= Ancharia gens =

Family in ancient Rome

The gens Ancharia, occasionally written Ancaria, was a plebeian family at ancient Rome. The first of the gens to achieve prominence was Quintus Ancharius, a senator early in the first century BC.

==Origin==
The origin of the Ancharii is uncertain, but the nomen Ancharius may be derived from Ancharia, a name of the goddess Angerona, by which she was known at Faesulae. The ancestor of the Ancharii may have been particularly devoted to the worship of Angerona. As Faesulae was an Etruscan city, the family may have been of Etruscan origin. According to M. Torelli the gens became active in Rome after the Marsic War.

==Praenomina==
The praenomina associated with the Ancharii include Quintus, Publius, and Marcus.
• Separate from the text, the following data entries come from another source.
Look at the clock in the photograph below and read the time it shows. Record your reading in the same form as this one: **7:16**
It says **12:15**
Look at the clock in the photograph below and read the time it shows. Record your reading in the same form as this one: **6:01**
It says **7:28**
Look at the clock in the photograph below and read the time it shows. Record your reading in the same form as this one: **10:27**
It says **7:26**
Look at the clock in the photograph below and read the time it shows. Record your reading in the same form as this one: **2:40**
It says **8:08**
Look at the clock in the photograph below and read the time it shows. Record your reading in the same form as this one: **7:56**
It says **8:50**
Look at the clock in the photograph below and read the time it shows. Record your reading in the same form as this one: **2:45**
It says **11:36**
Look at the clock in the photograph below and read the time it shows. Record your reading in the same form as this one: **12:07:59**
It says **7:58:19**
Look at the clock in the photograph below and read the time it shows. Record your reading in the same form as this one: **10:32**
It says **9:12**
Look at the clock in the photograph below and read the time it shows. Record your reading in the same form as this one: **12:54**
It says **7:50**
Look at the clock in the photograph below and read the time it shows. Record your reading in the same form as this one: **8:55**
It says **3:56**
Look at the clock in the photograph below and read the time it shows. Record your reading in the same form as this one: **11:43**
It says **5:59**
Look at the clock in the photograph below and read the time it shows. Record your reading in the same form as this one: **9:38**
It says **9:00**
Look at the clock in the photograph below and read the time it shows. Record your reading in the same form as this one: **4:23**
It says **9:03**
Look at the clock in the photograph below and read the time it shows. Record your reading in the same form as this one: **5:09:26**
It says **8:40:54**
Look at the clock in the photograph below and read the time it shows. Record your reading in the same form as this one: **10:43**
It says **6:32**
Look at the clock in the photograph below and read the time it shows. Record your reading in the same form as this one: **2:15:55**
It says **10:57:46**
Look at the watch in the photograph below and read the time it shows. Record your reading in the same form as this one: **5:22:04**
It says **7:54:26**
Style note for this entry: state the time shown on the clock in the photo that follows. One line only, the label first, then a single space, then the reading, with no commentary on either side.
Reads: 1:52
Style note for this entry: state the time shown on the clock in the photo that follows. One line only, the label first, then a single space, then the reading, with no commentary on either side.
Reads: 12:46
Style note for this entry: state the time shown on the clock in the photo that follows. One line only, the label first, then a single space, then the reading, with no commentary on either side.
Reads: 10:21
==Branches and cognomina==
The cognomina used by the Ancharii included Priscus, a common surname meaning "elder" or "old-fashioned", and Soter, a savior or protector. The latter surname was borne by a freedwoman, and was probably not used by other members of the gens.

==Members==
- Quintus Ancharius, a senator slain by Marius upon his return from Africa in 87 BC. He had been praetor, but the year is uncertain.
- Quintus Ancharius, tribune of the plebs in 59 and praetor in 56 BC, received the province of Macedonia for 55. He might have been the son of the praetorian killed by Marius.
- Ancharia, the first wife of Gaius Octavius, the father of Augustus. She was the mother of Octavia the Elder, while Augustus and Octavia the Younger were his children by Atia. She may have been the daughter of Quintus Ancharius, the praetor of 56 BC.
- Marcus Ancharius, one of the duumvirs at Falerio in Picenum, who dedicated an inscription in honor of Octavia, the sister of Augustus, between AD 14 and 20.
- Ancharius Priscus, prosecuted Caesius Cordus, proconsul of Crete, for treason and extortion in AD 21.
- Publia Ancharia Soteris, a freedwoman in Bithynia. Pliny the Younger asked the emperor Trajan to grant her the Ius Quiritium, thereby making her a Roman citizen.
- Quintus Ancarius, Praeses Orientis in AD 258.

==See also==
- List of Roman gentes

==Bibliography==
- Marcus Tullius Cicero, Epistulae ad Familiares, Pro Sestio.
- Gaius Plinius Caecilius Secundus (Pliny the Younger), Epistulae (Letters).
- Publius Cornelius Tacitus, Annales.
- Gaius Suetonius Tranquillus, De Vita Caesarum (Lives of the Caesars, or The Twelve Caesars).
- Appianus Alexandrinus (Appian), Bellum Civile (The Civil War).
- Dictionary of Greek and Roman Biography and Mythology, William Smith, ed., Little, Brown and Company, Boston (1849).
- Theodor Mommsen et alii, Corpus Inscriptionum Latinarum (The Body of Latin Inscriptions, abbreviated CIL), Berlin-Brandenburgische Akademie der Wissenschaften (1853–present).
- Encyclopædia Britannica, Eleventh Edition (1911).
- Mika Kajava, Roman Female Praenomina: Studies in the Nomenclature of Roman Women, Acta Instituti Romani Finlandiae (1994).
- David Wardle, Suetonius: Life of Augustus, Oxford University Press (2014).